Como ciencia social, sus capacidades de predicción siempre han estado condicionadas por la incertidumbre de todas la componentes que la rodean. De hecho, nada se repite tanto en los texto de economía como la expresión Ceteris paribus. Esos mismos textos que normalmente explican mejor lo que ha pasado que lo que exactamente va a acontecer; mientras los autores se divierten quitando de en medio la incertidumbre con la recurrida coletilla en latín.

Sin embargo, un buen día lo entendí todo. Cayó en mis manos un librito mínimo de John Kenneth Galbraith titulado Breve Historia de la Euforia Financiera. Me dejó ver que en economía no todo es como parece, que la gente no siempre actúa como se espera y que muy habitualmente hace todo lo contrario a las expectativas. Aunque parezcan absolutas locuras. Es entonces cuando a aquel economista que logre explicar tan irracional comportamiento, tamaña rareza fuera de la norma, se le otorga un prestigioso Nobel.

■ Enunciado del ejercicio ■
Transcribe del texto sobre la economía el pasaje que se abre con las palabras "Como ciencia social, sus" y se cierra con "coletilla en latín.".

■ Registros de datos ■
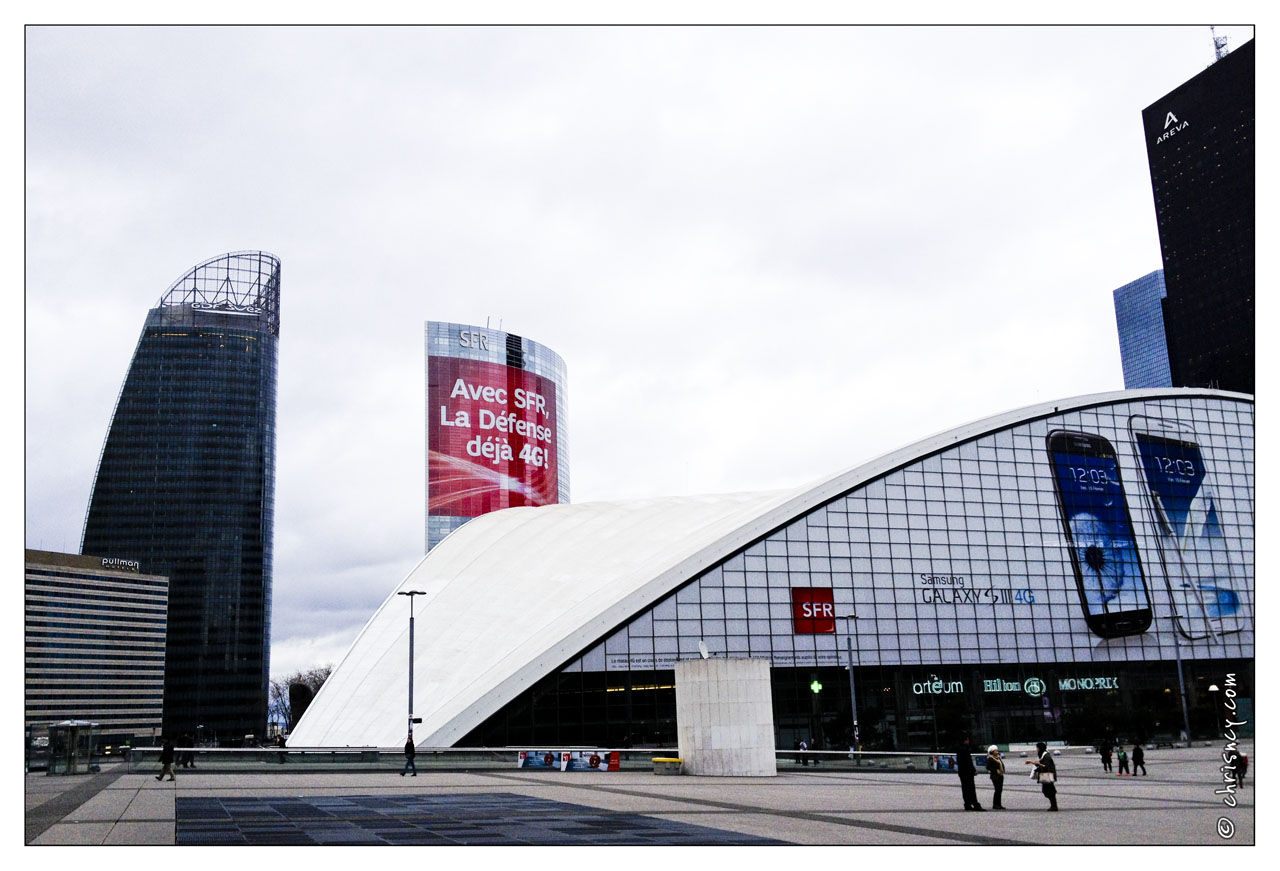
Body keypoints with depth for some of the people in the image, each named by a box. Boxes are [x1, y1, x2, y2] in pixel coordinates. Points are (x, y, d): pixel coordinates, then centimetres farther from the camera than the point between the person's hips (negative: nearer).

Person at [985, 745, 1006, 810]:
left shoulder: (998, 758, 17)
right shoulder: (990, 759, -7)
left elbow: (1002, 765, 23)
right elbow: (988, 767, -13)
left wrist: (1003, 771, 3)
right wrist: (996, 771, -18)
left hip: (1000, 776, 8)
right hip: (995, 776, -8)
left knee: (1000, 790, 7)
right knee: (997, 789, -11)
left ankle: (998, 804, 13)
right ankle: (995, 805, -7)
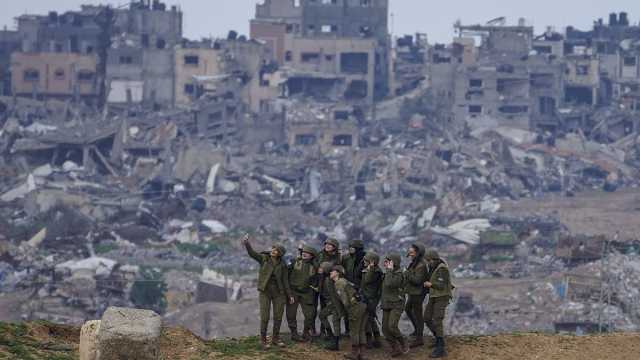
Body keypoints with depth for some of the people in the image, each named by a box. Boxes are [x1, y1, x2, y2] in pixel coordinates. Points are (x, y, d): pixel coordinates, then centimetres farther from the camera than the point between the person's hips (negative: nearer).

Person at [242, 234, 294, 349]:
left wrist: (289, 295, 0)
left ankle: (275, 339, 20)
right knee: (265, 317, -5)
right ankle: (263, 340, 6)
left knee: (278, 317, 5)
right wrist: (247, 243, -35)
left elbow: (285, 281, 4)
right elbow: (252, 253, -17)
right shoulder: (264, 258, -3)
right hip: (265, 292, -2)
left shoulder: (282, 266, 0)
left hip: (278, 293, 2)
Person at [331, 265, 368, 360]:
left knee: (354, 331, 2)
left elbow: (344, 300, -11)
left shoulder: (339, 283, -4)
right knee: (361, 331, 11)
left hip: (355, 307, -9)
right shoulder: (344, 281, 23)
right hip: (362, 306, 9)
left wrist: (348, 311, -3)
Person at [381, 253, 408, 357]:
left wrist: (389, 270, -24)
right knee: (385, 328, -1)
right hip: (386, 305, 8)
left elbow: (389, 284, -31)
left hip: (396, 305, -8)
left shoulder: (398, 274, -15)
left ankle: (403, 344, -2)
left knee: (392, 326, -23)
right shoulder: (388, 274, 11)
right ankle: (396, 349, 8)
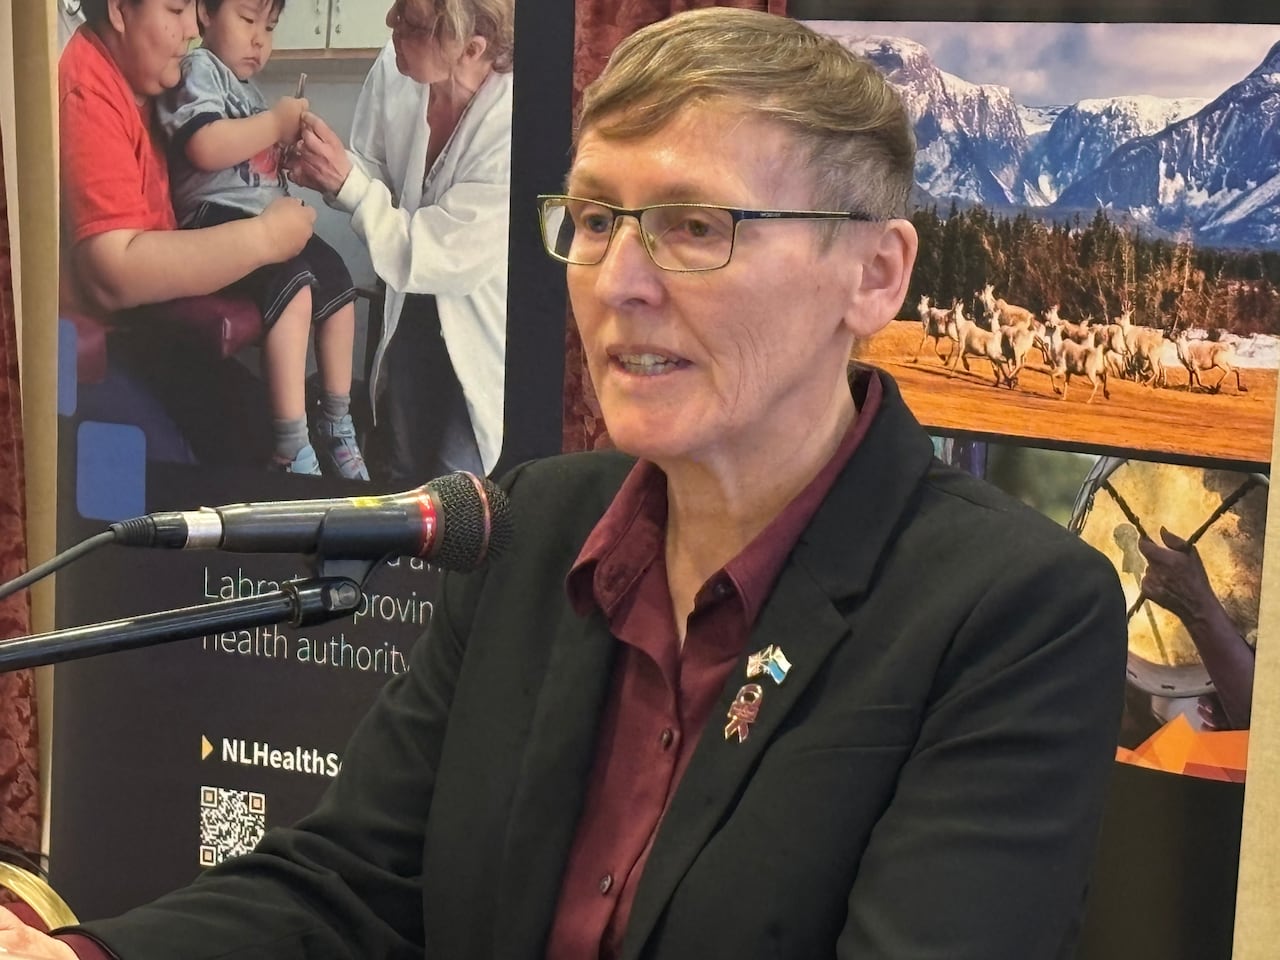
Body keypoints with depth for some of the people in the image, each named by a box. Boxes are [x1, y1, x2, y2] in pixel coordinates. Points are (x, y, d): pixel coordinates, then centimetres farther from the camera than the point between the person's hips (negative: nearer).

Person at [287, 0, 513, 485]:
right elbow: (377, 177, 0)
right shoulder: (395, 69, -17)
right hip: (414, 312, 6)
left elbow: (434, 256, -27)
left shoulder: (509, 128, -32)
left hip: (480, 329, -5)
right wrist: (326, 173, -22)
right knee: (400, 476, 19)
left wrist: (346, 181, -30)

■ Solución de la tarea ■
Como ciencia social, sus capacidades de predicción siempre han estado condicionadas por la incertidumbre de todas la componentes que la rodean. De hecho, nada se repite tanto en los texto de economía como la expresión Ceteris paribus. Esos mismos textos que normalmente explican mejor lo que ha pasado que lo que exactamente va a acontecer; mientras los autores se divierten quitando de en medio la incertidumbre con la recurrida coletilla en latín.